Interpretive Summary: The reliability of image data and the difficulty in accurately comparing images acquired at different times or from different sensors is a generic problem in remote sensing. Electronic equipment is subject to several sources of error, all of which make it difficult to properly analyze the obtained images. This paper describes how some of the inherent errors can be either corrected or accounted for. High level mathematics, not typically used in remote sensing, are applied to the data to reduce error and choose the best image bands for analysis. It is important that those involved in developing statistically sound relationships between remotely sensed imagery and other data sources understand the problems and their solutions to prevent wasting time or developing relationships that are unstable, or lead to faulty conclusions.
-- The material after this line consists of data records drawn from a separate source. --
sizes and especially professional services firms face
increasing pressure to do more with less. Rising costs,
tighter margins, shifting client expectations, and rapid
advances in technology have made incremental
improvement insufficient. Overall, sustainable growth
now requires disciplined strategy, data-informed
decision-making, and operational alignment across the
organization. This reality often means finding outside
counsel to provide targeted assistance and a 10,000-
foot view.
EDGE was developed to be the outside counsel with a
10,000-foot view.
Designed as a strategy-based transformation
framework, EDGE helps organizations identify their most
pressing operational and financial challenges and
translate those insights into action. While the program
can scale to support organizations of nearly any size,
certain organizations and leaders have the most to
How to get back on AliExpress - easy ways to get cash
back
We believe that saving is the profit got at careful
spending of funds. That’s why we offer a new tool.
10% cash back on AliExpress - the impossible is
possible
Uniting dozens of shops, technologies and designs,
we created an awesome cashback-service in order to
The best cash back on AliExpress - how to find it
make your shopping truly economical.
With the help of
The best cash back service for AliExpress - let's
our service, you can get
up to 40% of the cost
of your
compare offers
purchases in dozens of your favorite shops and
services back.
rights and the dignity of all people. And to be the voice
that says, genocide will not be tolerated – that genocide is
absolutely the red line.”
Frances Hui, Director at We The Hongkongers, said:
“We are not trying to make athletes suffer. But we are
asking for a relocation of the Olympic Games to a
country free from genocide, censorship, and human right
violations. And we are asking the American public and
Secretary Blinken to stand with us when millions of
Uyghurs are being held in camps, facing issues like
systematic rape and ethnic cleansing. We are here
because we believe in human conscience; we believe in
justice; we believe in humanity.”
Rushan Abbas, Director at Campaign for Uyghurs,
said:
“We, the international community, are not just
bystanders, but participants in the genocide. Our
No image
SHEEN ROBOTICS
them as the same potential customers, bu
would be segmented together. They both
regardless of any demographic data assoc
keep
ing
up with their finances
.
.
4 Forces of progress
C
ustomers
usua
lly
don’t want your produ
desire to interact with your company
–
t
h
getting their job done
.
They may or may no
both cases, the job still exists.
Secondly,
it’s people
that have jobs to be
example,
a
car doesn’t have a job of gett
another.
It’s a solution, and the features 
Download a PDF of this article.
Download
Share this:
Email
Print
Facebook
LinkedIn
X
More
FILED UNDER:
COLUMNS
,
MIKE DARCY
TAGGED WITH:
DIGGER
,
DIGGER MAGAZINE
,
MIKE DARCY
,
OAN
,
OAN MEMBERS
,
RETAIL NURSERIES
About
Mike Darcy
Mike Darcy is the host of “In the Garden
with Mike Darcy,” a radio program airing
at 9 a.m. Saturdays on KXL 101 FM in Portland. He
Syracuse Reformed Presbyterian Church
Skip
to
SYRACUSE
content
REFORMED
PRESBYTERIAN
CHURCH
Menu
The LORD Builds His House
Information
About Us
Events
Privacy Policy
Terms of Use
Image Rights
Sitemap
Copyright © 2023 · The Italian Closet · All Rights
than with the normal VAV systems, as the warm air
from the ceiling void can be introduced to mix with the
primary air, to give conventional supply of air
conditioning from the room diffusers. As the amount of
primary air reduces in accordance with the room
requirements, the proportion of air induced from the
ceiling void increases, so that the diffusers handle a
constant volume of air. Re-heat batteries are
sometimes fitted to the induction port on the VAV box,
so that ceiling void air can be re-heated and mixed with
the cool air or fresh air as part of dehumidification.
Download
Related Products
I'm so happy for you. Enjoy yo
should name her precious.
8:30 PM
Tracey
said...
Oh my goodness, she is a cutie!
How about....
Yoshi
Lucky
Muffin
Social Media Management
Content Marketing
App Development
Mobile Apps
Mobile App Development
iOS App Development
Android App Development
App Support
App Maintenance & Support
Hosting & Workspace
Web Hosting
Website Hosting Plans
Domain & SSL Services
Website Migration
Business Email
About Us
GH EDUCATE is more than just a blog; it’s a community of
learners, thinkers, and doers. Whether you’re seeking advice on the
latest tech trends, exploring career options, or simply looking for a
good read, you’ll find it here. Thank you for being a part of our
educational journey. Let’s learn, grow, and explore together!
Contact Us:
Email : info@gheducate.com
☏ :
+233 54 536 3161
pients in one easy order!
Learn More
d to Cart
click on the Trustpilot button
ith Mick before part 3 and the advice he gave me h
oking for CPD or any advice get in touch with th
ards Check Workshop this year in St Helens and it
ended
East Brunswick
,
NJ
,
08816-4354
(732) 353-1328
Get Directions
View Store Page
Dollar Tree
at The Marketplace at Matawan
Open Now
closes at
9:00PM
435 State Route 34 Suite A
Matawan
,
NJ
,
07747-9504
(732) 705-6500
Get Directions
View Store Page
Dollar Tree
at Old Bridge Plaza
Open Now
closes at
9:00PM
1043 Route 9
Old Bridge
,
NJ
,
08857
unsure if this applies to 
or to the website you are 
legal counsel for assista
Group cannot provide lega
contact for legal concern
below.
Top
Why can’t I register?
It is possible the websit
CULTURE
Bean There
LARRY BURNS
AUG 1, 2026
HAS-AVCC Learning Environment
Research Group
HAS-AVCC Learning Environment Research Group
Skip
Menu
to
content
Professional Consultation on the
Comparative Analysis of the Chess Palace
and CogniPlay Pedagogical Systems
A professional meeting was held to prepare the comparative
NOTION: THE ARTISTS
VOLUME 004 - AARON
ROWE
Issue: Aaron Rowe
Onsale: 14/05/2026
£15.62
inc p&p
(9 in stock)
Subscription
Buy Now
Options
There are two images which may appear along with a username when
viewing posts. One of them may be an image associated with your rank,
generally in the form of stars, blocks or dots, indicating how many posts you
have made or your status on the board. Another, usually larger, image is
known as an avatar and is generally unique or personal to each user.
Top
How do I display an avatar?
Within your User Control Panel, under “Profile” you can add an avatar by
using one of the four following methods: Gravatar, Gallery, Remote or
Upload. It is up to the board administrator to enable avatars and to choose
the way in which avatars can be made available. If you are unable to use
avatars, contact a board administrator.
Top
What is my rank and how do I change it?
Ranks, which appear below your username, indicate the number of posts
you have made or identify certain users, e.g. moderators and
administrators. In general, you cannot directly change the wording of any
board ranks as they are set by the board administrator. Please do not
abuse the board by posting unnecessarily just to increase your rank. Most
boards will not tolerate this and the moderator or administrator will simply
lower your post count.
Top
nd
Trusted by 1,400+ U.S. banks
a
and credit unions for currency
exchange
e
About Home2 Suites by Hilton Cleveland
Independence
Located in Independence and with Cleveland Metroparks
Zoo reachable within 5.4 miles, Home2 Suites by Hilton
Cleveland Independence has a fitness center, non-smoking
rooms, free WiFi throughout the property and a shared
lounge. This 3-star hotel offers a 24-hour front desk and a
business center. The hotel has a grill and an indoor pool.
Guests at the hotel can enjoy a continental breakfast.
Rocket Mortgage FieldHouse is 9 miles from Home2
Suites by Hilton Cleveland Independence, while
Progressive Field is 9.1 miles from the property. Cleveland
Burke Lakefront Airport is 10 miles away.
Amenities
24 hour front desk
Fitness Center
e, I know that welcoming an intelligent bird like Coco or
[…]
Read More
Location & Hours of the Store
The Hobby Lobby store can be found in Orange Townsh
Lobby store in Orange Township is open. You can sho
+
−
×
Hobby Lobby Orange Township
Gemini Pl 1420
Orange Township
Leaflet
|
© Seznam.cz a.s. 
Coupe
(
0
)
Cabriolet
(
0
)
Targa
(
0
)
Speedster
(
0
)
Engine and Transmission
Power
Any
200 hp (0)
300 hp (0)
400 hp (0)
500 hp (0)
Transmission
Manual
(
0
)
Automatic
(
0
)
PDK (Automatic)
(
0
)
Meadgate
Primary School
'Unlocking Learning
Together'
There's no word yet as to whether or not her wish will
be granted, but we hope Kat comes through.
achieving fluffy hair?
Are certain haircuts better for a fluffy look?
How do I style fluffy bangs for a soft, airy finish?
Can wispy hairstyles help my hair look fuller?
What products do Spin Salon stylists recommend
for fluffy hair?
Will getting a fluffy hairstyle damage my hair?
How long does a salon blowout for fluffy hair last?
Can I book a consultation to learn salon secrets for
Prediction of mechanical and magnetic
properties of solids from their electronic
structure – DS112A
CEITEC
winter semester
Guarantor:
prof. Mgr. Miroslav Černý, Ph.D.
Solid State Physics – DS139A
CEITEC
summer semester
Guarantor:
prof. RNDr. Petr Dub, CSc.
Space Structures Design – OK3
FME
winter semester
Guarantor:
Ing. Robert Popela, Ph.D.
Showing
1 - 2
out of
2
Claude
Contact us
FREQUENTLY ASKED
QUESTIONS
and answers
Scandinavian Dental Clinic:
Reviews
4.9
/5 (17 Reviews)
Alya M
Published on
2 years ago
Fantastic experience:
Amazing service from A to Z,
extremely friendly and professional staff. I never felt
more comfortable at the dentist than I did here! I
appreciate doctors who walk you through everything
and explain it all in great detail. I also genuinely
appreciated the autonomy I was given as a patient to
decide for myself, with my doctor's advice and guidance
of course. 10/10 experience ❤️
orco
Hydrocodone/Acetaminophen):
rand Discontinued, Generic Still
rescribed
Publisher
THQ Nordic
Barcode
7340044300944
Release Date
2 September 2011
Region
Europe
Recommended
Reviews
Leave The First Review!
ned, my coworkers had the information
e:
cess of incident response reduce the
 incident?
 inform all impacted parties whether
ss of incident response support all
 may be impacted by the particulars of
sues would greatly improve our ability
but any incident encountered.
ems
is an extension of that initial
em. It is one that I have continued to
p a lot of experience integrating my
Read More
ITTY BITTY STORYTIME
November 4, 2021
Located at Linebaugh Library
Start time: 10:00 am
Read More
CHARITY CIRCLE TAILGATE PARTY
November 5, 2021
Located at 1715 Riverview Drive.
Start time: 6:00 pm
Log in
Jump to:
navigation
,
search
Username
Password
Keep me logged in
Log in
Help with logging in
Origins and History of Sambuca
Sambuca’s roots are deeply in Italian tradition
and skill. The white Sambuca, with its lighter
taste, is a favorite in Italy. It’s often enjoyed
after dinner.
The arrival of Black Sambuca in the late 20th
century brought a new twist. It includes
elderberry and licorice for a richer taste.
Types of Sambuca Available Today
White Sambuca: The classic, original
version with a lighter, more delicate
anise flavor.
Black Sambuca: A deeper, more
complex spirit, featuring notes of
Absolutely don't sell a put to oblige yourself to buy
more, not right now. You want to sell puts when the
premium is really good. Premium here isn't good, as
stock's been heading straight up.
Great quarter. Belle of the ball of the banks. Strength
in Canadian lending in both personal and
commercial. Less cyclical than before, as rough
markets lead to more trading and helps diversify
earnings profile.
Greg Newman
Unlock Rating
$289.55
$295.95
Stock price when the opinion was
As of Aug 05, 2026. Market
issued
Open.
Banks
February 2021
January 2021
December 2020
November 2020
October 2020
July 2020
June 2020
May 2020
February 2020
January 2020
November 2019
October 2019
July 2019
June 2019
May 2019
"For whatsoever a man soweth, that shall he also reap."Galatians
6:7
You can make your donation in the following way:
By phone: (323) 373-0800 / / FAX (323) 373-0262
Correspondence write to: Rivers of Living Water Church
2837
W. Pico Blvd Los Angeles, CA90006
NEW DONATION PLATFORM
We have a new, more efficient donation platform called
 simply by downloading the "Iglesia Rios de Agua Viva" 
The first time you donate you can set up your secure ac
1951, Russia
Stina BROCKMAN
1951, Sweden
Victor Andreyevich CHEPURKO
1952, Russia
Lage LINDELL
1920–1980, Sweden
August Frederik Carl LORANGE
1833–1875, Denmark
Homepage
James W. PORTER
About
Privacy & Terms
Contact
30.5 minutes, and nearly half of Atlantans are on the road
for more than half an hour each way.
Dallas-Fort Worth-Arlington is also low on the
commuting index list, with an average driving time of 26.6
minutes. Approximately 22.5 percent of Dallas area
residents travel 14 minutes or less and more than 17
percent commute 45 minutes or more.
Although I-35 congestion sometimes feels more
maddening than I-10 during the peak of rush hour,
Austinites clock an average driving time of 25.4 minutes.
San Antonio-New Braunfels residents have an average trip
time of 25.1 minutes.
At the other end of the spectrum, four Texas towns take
Technical Abstract: The reliability of image data and the difficulty in accurately comparing images acquired at different times or from different sensors is a generic problem in remote sensing. Measurement repeatability errors occur frequently and can substantially reduce the systems ability to reliably quantify real spectral and spatial change in a target. This paper outlines methodologies for quantifying and reducing erroneous differences between monochrome, multi-spectral, or hyperspectral images. Specifically we will discuss the Pixel Block Transform (PBT), the Spectral Averaging Transform (SAT), the Wavelet Transform (WAVEL), and briefly discuss sensor fusion. Results indicate that the PBT is a powerful cross-noise and repeatability error reducing tool, applicable to monochrome, multi-spectral and hyperspectral images. The SAT is as powerful as the PBT in reducing error but it is only suitable for hyperspectral imagery. WAVEL can reduce some of the finer scale noise, but it is not as powerful in reducing cross-noise as PBT or SAT and it requires some trial and error for selecting the appropriate wavelet function. It is important that those involved in developing statistically sound relationships between remotely sensed imagery and other data sources understand the problems and their solutions to prevent wasting time or developing relationships that are statistically insignificant, unstable, or lead to faulty conclusions.